Moving beyond low-ticket items and into more premium categories, Flipkart has rolled out brands such as Marq in the large appliances space. While the brand does not compete with the big guns such as Samsung, LG or Sony, the buy-in cost into the category was a significant step up from data cables and even mixer grinders. Here the company says it utilised its significant understanding of customer preferences to tailor the perfect product.
Data is a valuable tool in the Flipkart consumer toolkit as is the additional surrounding infrastructure that it has built around its e-tail business. For instance for the in-house personal electronics and appliances brands, it has acquired Jeeves and F1 Info Solutions to deal with sales and post-sales service.
Flipkart is also careful with its pricing. “If we provide something with similar specifications and quality to the market, then our cost must be lower. If we provide a television at the same cost and quality as other manufacturers, then our specifications must be better. This has been our thinking with Marq and we’ve seen some of our products going on to dominate categories they play in,” says Menon.
Trust by association
In the coming months, the goal is to not only introduce more products in more categories, but also sustain sales and ensure customer satisfaction and quality with the private labels portfolio. For this the company wants customers to trust the private labels and judge them, not by the time spent in the market but, by their association with the Flipkart name.
Analysts see a risk here because the company is giving its brands a three to six month period to prove themselves. A brand is then like a unicorn, everyone has heard of one and wants to believe in it, but can’t seem to spot one, say experts. But Flipkart says it has seen initial success. In the 2017 Big Billion Day sale, the company says two months of inventory of small appliances and furniture was sold out in five days.
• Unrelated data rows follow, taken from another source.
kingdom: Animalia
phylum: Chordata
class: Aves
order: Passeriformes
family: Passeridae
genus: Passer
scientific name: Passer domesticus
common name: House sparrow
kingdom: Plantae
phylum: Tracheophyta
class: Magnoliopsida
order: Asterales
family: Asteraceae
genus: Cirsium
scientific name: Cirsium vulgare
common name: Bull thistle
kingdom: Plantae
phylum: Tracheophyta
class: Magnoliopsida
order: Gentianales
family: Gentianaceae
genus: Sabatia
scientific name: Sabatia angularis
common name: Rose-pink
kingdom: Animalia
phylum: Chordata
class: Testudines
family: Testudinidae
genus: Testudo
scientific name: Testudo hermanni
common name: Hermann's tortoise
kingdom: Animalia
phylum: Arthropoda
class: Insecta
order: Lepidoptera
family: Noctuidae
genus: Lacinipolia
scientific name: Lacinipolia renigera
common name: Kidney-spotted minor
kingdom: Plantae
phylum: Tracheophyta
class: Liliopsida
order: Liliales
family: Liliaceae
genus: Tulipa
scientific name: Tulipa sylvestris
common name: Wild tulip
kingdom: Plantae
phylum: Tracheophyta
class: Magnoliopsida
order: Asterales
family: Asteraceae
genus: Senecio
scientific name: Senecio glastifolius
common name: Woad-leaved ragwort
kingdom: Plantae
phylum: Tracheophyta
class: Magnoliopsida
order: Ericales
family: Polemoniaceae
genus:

Menon says that the company has achieved its 12-month goal of launching private label products in 100 categories. The long term goal is to earn 15-20 percent of its revenues from in-house brands in the next 2-3 years. Experts are skeptical. They see the sales figures being inflated because of the special offers and deals that are being structured around the private labels and while discounting has helped the brand establish its mettle as a marketplace, it could backfire with its own labels.
“Flipkart does not have a premium image. So when you slap the Flipkart brand name onto a television, it will have the image of a low-end television set. There’s no way this brand name can attempt premiumisation and that’s a downside,” says Harish Bijoor, branding and consulting expert.
There is a counter argument to this: While many e-commerce players have built their reputation giving heavy discounts, they are not stuck being manufacturers of low-end products. Be it Walmart, Costco or Best Buy—they operate across the spectrum. The difference here is that the global players have not built their brands overnight. “There are retailers with robust private label programmes, but they have not done it on day one, it has taken some time. With Flipkart being a venture backed player, I have my doubts if they will get enough time to execute such a strategy,” says Devangshu Dutta, chief executive at consulting firm Third Eyesight.